- TASK SET -
1. In the worked solution below, what force in CE does the moment balance about B yield?
2. Using the worked solution below, explain why the cross-sectional area for link BD is computed as (36 − 16) × 8 instead of 36 × 8.

- PAGE EXTRACT -
════════════════
Answer
$$\sigma_{BD}=101.5\space MPa\space (Tension) $$
$$\sigma_{CE}=21.7 \space MPa \space (Compression) $$
Work Step by Step
1)Free Body Diagram (FBD) of element $\overline{ABC}$:
Equilibrium of Moments
$\sum M_{B} = 0$
$F_{CE}*0.4 - 20 * 0.25 = 0$
$\rightarrow F_{CE} = 12.5\space kN$
Equilibrium of Forces in the y-direction
$\sum F_{y} = 0$
$20 + 12.5 - F_{BD} = 0$
$\rightarrow F_{BD} = 32.5\space kN$
2)Internal Forces in Links BD and CE
Each of the links consists of two parallel elements so the internal force in each one is halved.
$\Diamond$ For links BD:
Since the link is in tension, the maximum tensile stress will occur at the pin opening. Therefore, the effective cross sectional area is reduced by the opening width:
$A_{BD} = (36-16)*8 = 160\space mm^2$
The max axial stress in BD is then:
$\sigma_{BD,max} = \frac{F_{BD}}{A_{BD}} = \frac{(32.5 \div 2)}{160} = 101.5 \space MPa \space(Tension)\space\space\leftarrow ANS1$
$\Diamond$ For links CE:
Since the link is in compression, the maximum compressive stress will occur at the pin opening. Therefore, the effective cross sectional area is:
$A_{CE} = (36)*8 = 288\space mm^2$
The max axial stress in CE is then:
$\sigma_{CE,max} = \frac{F_{CE}}{A_{CE}} = \frac{(12.5 \div 2)}{288} = 21.7 \space MPa \space(Compression)\space\space\leftarrow ANS2$
════════════════
- GIVEN ENTRIES -
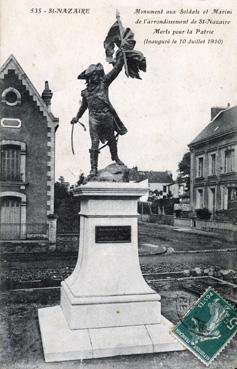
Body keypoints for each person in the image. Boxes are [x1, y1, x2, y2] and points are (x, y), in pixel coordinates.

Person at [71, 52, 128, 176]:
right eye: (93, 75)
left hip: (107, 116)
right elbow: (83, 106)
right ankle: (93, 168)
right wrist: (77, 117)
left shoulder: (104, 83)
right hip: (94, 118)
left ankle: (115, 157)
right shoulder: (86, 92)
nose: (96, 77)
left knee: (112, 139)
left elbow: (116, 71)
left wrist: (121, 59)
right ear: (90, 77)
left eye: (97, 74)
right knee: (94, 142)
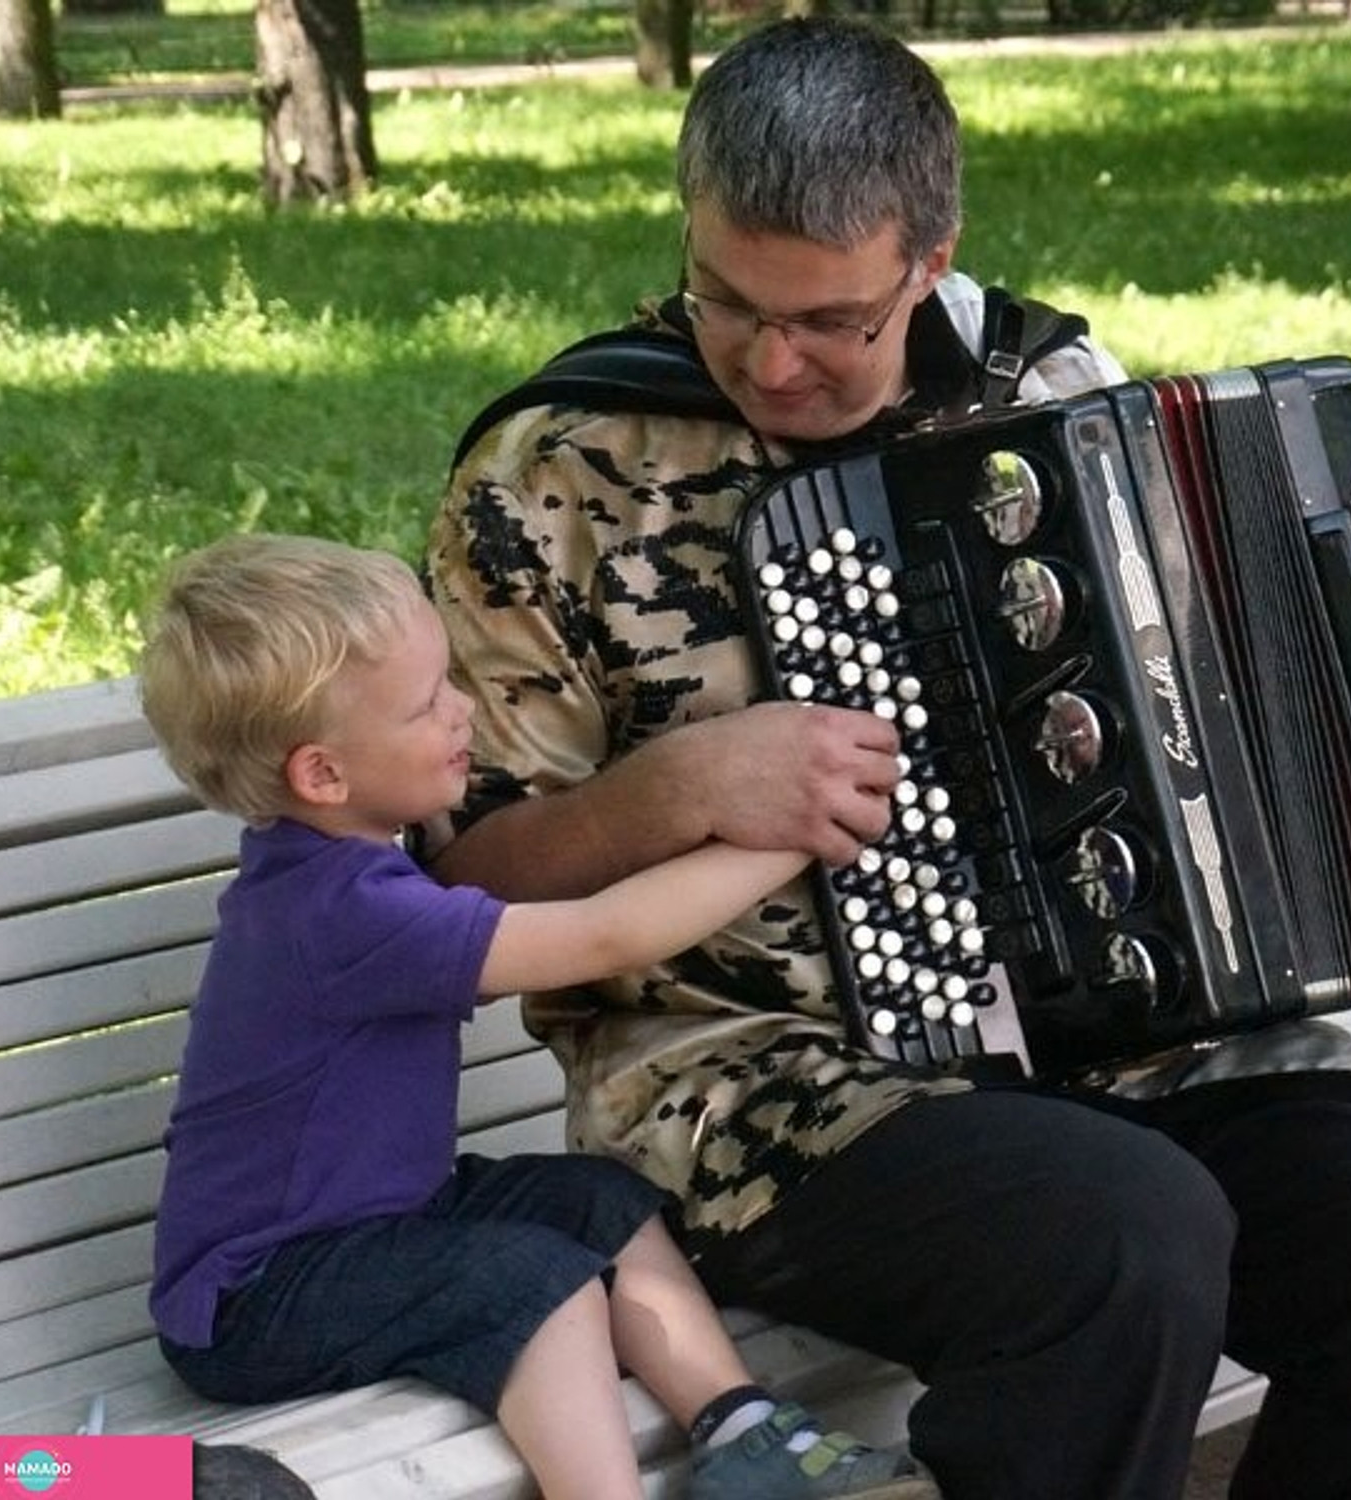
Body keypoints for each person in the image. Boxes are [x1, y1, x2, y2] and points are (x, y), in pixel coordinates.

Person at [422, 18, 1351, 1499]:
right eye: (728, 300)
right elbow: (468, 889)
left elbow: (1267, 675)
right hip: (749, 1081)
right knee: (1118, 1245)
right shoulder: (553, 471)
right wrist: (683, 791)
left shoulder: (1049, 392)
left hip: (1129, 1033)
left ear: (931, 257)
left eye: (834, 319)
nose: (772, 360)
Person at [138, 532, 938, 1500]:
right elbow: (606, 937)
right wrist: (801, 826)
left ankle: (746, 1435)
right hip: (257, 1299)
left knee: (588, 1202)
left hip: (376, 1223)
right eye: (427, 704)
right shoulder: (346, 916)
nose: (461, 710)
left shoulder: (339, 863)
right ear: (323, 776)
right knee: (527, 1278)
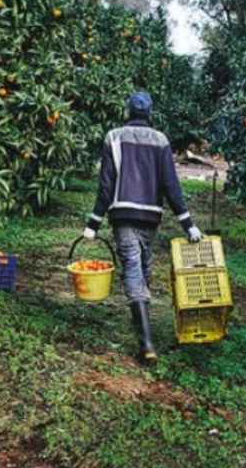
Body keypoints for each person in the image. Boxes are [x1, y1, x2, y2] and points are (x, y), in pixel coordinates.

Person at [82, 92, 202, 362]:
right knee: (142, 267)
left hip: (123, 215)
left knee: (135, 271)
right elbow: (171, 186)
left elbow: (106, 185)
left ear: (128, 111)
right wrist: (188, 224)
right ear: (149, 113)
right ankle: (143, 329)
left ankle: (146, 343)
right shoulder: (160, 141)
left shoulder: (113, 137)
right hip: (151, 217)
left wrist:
════════════════
- YOUR RESPONSES -
1. 12.5 kN

2. Link BD is in tension, so its maximum tensile stress occurs at the pin opening. The effective area there is reduced by the opening width, which gives (36 − 16) × 8 = 160 mm².